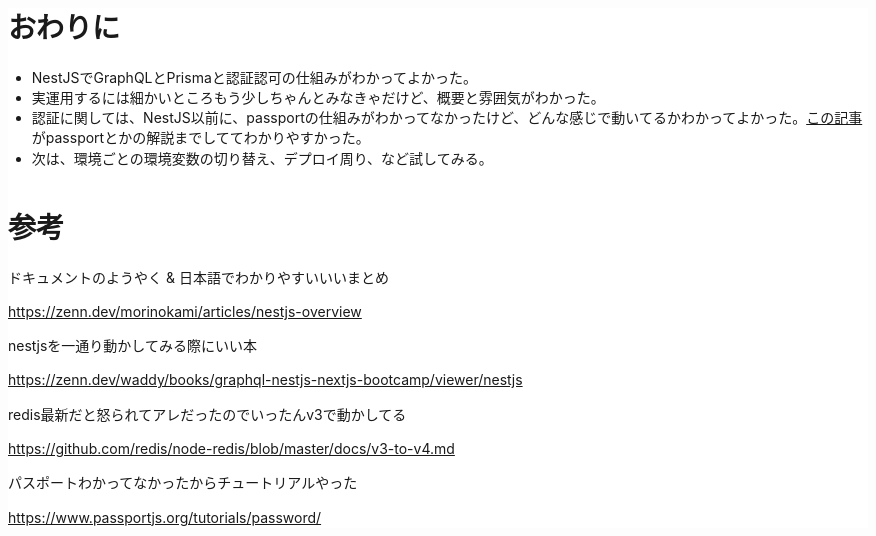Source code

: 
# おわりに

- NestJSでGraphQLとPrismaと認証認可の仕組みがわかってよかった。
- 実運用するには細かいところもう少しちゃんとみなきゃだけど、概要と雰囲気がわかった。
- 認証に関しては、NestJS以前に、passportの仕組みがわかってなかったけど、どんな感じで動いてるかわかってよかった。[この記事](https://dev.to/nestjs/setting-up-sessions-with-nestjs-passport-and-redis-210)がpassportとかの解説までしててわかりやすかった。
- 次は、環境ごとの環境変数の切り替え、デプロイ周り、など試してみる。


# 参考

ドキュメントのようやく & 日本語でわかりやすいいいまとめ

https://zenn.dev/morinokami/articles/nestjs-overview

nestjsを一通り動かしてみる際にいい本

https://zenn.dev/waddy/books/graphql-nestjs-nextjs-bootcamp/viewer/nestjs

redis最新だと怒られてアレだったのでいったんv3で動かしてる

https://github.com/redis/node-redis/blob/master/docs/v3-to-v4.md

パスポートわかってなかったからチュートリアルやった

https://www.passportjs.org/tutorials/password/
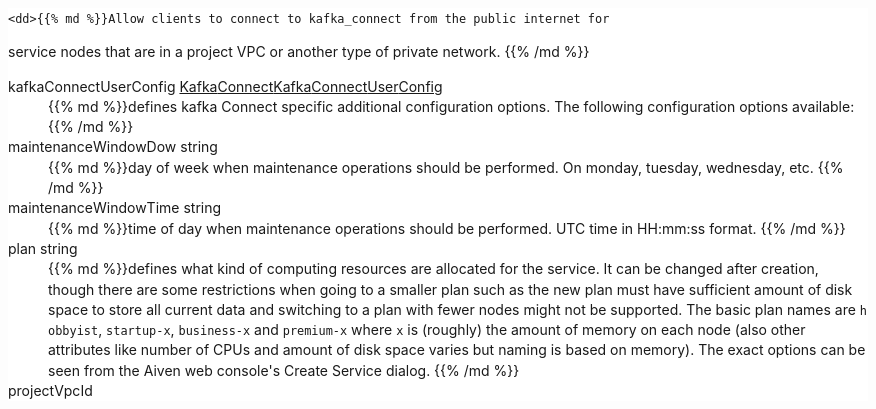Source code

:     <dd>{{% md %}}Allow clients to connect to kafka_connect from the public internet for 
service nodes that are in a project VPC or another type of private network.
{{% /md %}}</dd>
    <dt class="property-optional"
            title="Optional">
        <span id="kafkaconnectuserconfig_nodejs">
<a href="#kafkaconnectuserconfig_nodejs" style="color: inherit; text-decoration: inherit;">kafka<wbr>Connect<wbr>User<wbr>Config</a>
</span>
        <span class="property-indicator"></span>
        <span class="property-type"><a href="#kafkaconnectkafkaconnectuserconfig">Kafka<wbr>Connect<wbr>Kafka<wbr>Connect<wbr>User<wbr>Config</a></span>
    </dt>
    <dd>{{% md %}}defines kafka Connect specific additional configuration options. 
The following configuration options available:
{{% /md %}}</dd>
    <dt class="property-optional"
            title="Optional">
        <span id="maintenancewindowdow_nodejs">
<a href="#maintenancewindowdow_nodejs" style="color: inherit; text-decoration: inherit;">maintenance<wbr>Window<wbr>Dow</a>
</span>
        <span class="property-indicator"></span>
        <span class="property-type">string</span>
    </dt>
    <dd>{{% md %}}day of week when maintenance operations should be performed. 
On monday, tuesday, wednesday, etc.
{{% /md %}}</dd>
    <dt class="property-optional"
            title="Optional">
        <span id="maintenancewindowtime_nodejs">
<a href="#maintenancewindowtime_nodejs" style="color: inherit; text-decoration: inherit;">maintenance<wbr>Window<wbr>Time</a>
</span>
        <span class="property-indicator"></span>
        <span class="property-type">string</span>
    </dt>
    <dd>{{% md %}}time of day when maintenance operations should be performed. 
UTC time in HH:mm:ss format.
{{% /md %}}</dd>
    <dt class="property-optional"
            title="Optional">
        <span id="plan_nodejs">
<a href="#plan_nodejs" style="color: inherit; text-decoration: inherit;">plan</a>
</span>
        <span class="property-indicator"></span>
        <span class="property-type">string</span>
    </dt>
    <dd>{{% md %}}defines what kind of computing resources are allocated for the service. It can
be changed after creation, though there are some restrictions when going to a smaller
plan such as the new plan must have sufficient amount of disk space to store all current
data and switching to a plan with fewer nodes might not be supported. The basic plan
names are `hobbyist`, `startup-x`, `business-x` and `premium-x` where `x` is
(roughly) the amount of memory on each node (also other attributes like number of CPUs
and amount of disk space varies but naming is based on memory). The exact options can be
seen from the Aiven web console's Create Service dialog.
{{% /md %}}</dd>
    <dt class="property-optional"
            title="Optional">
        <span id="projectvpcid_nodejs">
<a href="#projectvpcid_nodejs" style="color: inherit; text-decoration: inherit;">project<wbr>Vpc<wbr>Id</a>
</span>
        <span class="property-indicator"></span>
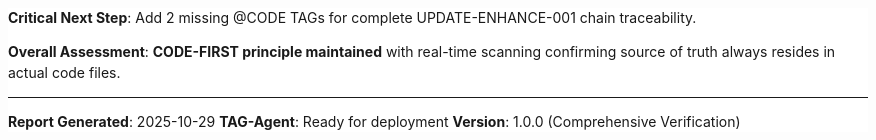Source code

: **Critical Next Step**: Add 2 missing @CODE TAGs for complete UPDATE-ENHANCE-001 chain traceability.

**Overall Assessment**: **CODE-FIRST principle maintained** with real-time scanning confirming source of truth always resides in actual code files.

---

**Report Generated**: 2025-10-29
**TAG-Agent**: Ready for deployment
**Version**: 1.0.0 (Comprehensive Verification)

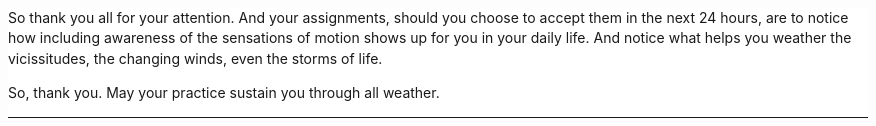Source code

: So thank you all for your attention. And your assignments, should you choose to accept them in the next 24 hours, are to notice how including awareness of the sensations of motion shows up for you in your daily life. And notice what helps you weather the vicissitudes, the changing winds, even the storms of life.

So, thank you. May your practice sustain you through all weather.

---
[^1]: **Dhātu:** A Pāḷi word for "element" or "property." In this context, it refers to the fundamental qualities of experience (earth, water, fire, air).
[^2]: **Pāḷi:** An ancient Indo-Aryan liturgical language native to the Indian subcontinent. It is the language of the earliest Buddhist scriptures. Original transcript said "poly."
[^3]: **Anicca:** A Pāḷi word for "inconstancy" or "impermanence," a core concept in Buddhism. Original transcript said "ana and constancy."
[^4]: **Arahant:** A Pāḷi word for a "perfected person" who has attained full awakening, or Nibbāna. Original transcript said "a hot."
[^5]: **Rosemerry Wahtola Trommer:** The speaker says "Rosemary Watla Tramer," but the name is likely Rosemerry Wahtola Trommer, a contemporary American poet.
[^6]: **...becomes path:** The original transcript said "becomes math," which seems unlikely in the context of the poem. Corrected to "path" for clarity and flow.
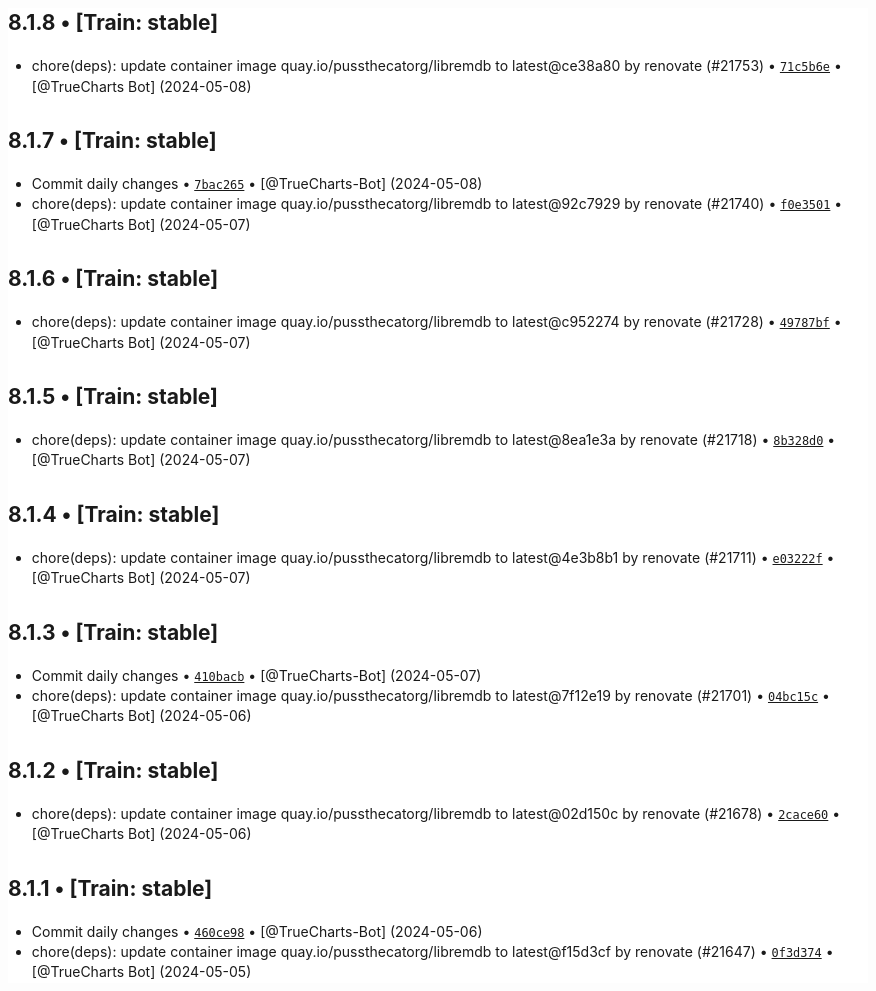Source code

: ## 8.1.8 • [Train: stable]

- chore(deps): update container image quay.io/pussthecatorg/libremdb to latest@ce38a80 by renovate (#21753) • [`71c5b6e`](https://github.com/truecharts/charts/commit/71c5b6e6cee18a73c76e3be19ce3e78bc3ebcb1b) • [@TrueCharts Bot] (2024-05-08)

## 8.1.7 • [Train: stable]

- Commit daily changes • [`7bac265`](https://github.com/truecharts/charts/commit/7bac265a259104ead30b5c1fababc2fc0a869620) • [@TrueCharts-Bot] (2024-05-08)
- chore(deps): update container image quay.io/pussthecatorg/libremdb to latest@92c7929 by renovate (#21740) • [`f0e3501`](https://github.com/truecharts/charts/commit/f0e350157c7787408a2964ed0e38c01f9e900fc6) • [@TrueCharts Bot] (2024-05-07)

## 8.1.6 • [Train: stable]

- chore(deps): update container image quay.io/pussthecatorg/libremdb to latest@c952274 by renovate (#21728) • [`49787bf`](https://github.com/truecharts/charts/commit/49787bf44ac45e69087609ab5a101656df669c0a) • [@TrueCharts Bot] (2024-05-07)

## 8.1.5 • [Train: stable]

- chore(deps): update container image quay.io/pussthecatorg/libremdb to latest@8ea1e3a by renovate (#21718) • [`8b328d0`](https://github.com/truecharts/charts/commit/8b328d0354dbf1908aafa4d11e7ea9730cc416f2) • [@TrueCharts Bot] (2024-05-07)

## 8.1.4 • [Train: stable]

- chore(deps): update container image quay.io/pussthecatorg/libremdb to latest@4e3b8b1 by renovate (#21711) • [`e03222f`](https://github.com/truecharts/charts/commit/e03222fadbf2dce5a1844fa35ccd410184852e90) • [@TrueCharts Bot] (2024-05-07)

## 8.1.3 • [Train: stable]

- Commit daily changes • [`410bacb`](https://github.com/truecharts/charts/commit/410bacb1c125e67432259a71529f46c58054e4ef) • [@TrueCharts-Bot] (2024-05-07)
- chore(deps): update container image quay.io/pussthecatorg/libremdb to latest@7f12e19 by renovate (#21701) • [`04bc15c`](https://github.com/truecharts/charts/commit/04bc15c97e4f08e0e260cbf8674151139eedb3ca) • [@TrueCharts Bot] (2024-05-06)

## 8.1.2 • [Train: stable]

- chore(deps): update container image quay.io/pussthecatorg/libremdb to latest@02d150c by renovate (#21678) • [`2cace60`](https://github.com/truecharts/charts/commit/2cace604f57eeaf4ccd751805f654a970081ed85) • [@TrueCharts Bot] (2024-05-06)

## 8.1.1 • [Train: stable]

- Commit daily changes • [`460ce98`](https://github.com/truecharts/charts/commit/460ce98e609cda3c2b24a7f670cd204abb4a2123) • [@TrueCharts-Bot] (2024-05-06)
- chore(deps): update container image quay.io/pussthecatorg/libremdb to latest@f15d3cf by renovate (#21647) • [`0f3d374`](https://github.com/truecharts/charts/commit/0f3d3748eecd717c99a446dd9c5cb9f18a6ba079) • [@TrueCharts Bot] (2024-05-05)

* [Activity]
In the entries above, how many lines hold the word "when"? Answer with the number only.

* [Answer below]
3